Recorded data
- Opening Delimiter -
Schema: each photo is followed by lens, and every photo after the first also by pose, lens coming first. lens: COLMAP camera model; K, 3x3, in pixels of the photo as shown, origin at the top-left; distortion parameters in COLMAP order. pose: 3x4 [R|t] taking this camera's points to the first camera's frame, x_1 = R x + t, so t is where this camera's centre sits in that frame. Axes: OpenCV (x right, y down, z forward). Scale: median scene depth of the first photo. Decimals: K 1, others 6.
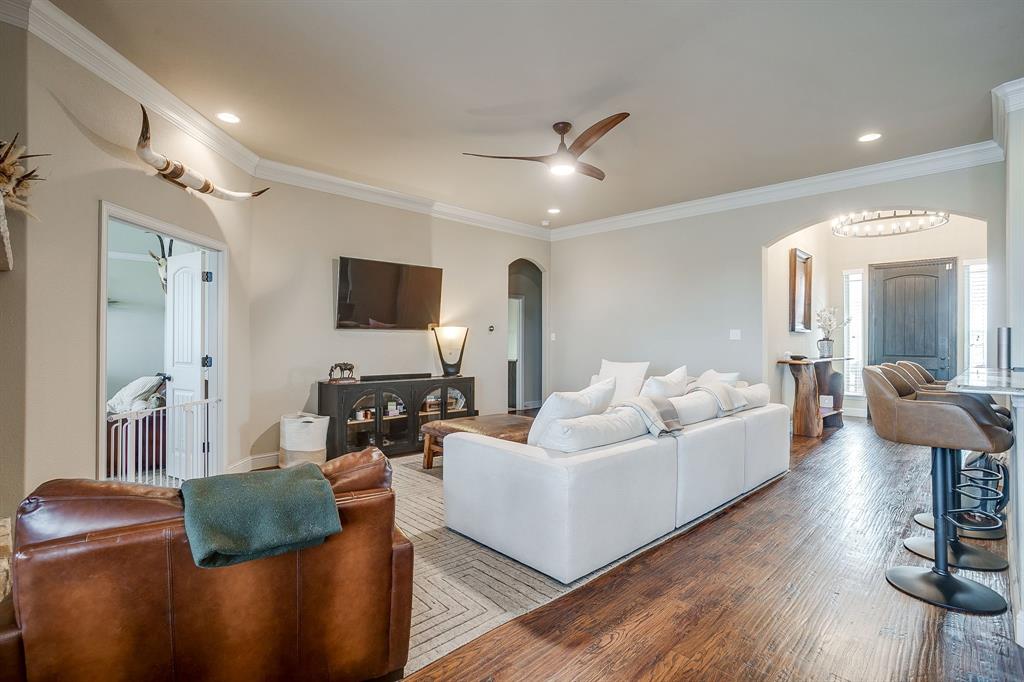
lens RADIAL K [[494.8, 0, 505.4], [0, 494.8, 338.5], [0, 0, 1]] dist [-0.039215, 0.020760]
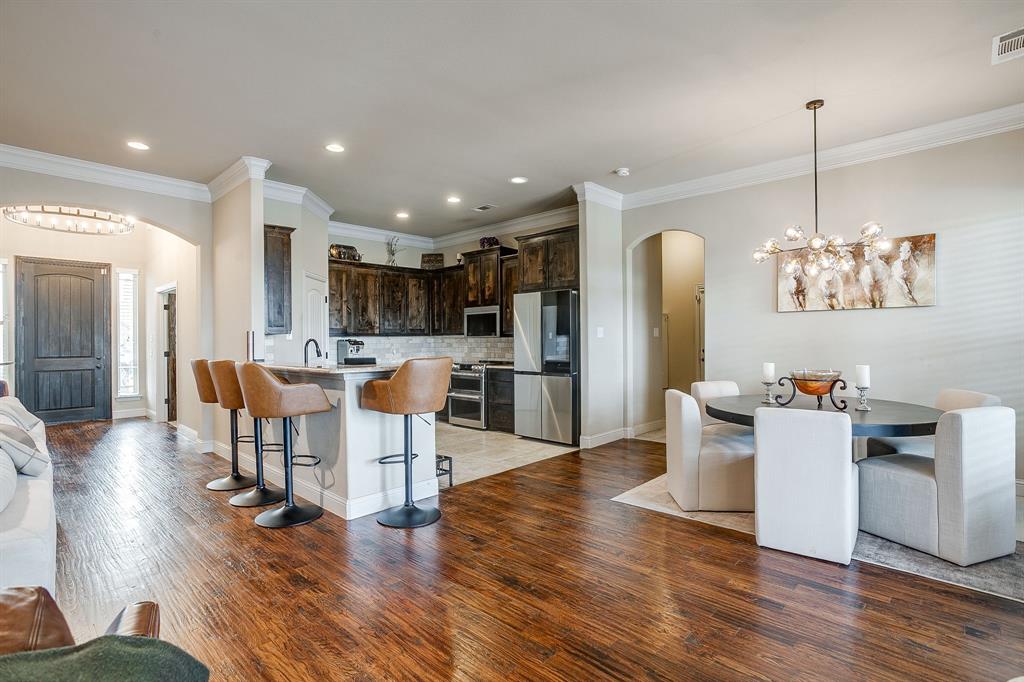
lens RADIAL K [[494.8, 0, 517.8], [0, 494.8, 341.7], [0, 0, 1]] dist [-0.039215, 0.020760]
pose [[-0.042815, -0.007266, 0.999057, -0.191960], [0.002146, 0.999971, 0.007365, -0.000449], [-0.999081, 0.002459, -0.042799, 0.139595]]
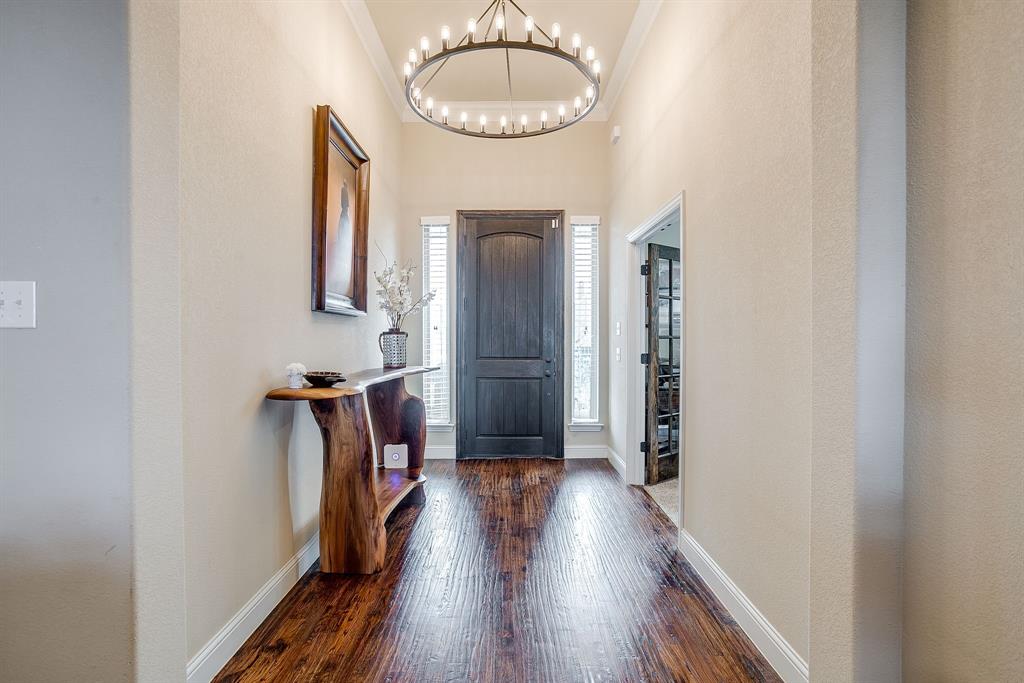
lens RADIAL K [[494.8, 0, 511.9], [0, 494.8, 337.7], [0, 0, 1]] dist [-0.039215, 0.020760]
pose [[0.697669, -0.005835, 0.716397, 0.382624], [0.001965, 0.999979, 0.006231, 0.005108], [-0.716418, -0.002940, 0.697665, 0.567689]]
- Closing Delimiter -
Would you set down the entries exactly as given, minus their pictures?

* Task solution:
Schema: each photo is followed by lens, and every photo after the first also by pose, lens coming first. lens: COLMAP camera model; K, 3x3, in pixels of the photo as shown, origin at the top-left; distortion parameters in COLMAP order. pose: 3x4 [R|t] taking this camera's points to the first camera's frame, x_1 = R x + t, so t is where this camera's centre sits in that frame. Axes: OpenCV (x right, y down, z forward). Scale: median scene depth of the first photo. Decimals: K 1, others 6.
lens RADIAL K [[494.8, 0, 505.4], [0, 494.8, 338.5], [0, 0, 1]] dist [-0.039215, 0.020760]
lens RADIAL K [[494.8, 0, 517.8], [0, 494.8, 341.7], [0, 0, 1]] dist [-0.039215, 0.020760]
pose [[-0.042815, -0.007266, 0.999057, -0.191960], [0.002146, 0.999971, 0.007365, -0.000449], [-0.999081, 0.002459, -0.042799, 0.139595]]
lens RADIAL K [[494.8, 0, 511.9], [0, 494.8, 337.7], [0, 0, 1]] dist [-0.039215, 0.020760]
pose [[0.697669, -0.005835, 0.716397, 0.382624], [0.001965, 0.999979, 0.006231, 0.005108], [-0.716418, -0.002940, 0.697665, 0.567689]]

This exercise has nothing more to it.